CONSIGNE A
Reproduisez sans rien changer le passage de l’extrait source qui va de « FARHAT: Voici quelques » jusqu’à « inspirer des collègues. ».
CONSIGNE B
Traduisez en anglais cette phrase de l’extrait source : « C’est quelque chose que j’aurais apprécié d’avoir au début de ma carrière. »
CONSIGNE C
D’après l’extrait source, quel titre Rima Farhat a-t-elle obtenu il y a deux ans ?

EXTRAIT SOURCE
'''
Par ailleurs, je voudrais m’adresser directement à la jeune génération parce que je pense que le stéréotype sur l’IT en tant que secteur se développe dès le très jeune âge. Dans les classes de maternelle et du primaire, il convient d’essayer d’effacer ce biais selon lequel l’IT est fait pour les garçons. Cette idée doit être combattue très tôt.
Enfin, et le projet n’est pas encore clairement défini, je voudrais créer une plateforme permettant aux femmes travaillant dans l’IT de partager leurs expériences, qu’elles soient bonnes ou mauvaises. Ce faisant, elles pourront partager leurs succès, mais aussi leurs échecs et les problèmes auxquels elles sont confrontées pour ainsi se stimuler à faire un pas en avant dans leur carrière. Si une personne a un problème, peut-être une autre peut-elle l’aider et la conseiller ou permettre à d’autres d’éviter la même situation à l’avenir. C’est quelque chose que j’aurais apprécié d’avoir au début de ma carrière. Cela permet aussi d’avoir la confirmation que le trajet que vous suivez est le bon et que vous pouvez continuer à avancer et à avoir des rêves. Plus question d’avoir l’impression de ne pas avoir pris la bonne direction.
Votre soeur, Rima Farhat, a été élue voici 2 ans ICT Woman of the Year. A-t-elle joué un rôle de modèle?
FARHAT: Elle a effectivement joué un rôle de modèle, surtout qu’elle le fait très bien. La voir grandir m’a permis de constater que c’était possible. Elle a également une famille et doit gérer son agenda, mais elle continue à évoluer et à travailler avec une telle passion que je l’ai prise en exemple. Pour moi, il s’agit d’une manière d’avancer, d’entreprendre davantage et de relever de nouveaux défis.
Souhaitez-vous également assumer un rôle de modèle?
FARHAT: Voici quelques mois encore, je ne savais pas que je pouvais jouer un rôle de modèle. J’ai toujours fait mon travail avec plaisir, mais voici un an, une collègue qui ne travaillait pas depuis longtemps chez Capgemini est venue me trouver pour m’expliquer qu’elle éprouvait des difficultés après avoir mis sa carrière sur pause. Je suis parvenue à l’aider dans une certaine mesure et elle est revenue vers moi quelque temps plus tard pour me dire que je l’avais inspirée. Et je me suis alors dit: ‘Vraiment? ‘ ‘Je suis désormais une source d’inspiration? ‘ Jusqu’ici, j’avais toujours regardé autour de moi. Ce fut un moment de fierté que de pouvoir inspirer des collègues.
A 15 ans, Nabila n’aurait jamais imaginé qu’elle travaillerait 10 ans plus tard dans l’IT en compagnie de développeurs.
'''
DONNÉES ENREGISTRÉES
'''
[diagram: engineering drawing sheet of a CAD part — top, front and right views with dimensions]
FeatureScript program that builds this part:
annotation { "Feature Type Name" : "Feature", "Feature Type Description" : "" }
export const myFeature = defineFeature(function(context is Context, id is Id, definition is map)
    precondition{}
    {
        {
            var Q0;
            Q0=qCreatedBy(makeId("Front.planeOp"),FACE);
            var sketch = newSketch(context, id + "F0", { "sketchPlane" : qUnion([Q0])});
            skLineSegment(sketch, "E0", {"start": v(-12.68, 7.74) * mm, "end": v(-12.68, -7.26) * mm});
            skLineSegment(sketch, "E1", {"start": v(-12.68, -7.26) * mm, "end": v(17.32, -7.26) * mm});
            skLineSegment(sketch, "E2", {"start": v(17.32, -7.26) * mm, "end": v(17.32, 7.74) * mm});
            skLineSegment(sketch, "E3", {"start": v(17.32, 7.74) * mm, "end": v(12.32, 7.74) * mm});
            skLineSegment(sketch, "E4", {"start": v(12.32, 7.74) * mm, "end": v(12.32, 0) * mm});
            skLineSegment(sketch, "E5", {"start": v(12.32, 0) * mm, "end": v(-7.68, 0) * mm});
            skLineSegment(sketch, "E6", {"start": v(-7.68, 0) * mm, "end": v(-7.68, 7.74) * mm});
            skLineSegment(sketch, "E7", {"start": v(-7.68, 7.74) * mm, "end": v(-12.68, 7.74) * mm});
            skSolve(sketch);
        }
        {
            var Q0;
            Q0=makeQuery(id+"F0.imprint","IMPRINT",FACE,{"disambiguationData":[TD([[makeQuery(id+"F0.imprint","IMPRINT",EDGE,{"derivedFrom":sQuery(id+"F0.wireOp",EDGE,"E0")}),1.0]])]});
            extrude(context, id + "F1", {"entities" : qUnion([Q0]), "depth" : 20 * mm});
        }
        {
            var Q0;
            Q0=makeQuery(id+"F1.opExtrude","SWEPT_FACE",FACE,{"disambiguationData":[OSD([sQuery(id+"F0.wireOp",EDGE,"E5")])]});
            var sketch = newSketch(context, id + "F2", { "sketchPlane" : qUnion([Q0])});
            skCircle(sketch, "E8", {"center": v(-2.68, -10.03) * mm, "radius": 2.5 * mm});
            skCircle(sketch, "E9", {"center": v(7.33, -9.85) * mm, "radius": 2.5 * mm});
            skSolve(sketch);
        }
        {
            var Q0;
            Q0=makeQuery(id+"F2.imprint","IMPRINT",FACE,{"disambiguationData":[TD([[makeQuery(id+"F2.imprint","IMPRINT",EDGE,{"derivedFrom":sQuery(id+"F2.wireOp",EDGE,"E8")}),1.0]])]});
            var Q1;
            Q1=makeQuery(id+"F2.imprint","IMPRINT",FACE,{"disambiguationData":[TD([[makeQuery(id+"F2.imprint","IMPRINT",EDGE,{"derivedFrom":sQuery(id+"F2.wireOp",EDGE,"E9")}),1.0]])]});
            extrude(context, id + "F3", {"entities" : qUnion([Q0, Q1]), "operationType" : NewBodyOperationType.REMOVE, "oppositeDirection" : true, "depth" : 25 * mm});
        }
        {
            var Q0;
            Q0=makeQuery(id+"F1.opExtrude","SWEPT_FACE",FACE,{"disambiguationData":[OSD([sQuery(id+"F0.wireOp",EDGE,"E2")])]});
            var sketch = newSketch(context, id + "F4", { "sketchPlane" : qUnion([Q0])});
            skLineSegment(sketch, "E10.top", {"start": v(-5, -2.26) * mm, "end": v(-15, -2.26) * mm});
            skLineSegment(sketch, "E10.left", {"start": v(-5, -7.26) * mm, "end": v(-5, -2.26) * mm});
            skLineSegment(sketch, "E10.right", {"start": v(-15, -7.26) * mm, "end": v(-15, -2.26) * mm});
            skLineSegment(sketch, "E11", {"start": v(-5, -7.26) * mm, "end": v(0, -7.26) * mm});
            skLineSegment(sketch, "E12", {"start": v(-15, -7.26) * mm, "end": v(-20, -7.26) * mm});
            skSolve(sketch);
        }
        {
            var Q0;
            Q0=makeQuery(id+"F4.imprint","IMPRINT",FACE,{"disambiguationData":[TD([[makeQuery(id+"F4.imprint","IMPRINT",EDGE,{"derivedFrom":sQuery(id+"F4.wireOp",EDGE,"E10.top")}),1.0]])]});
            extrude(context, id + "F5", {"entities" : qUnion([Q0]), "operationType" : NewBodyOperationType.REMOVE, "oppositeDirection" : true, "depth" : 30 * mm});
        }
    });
'''
RÉPONSE COMPLÈTE A
FARHAT: Voici quelques mois encore, je ne savais pas que je pouvais jouer un rôle de modèle. J’ai toujours fait mon travail avec plaisir, mais voici un an, une collègue qui ne travaillait pas depuis longtemps chez Capgemini est venue me trouver pour m’expliquer qu’elle éprouvait des difficultés après avoir mis sa carrière sur pause. Je suis parvenue à l’aider dans une certaine mesure et elle est revenue vers moi quelque temps plus tard pour me dire que je l’avais inspirée. Et je me suis alors dit: ‘Vraiment? ‘ ‘Je suis désormais une source d’inspiration? ‘ Jusqu’ici, j’avais toujours regardé autour de moi. Ce fut un moment de fierté que de pouvoir inspirer des collègues.

RÉPONSE COMPLÈTE B
It is something I would have appreciated having at the start of my career.

RÉPONSE COMPLÈTE C
Elle a été élue ICT Woman of the Year.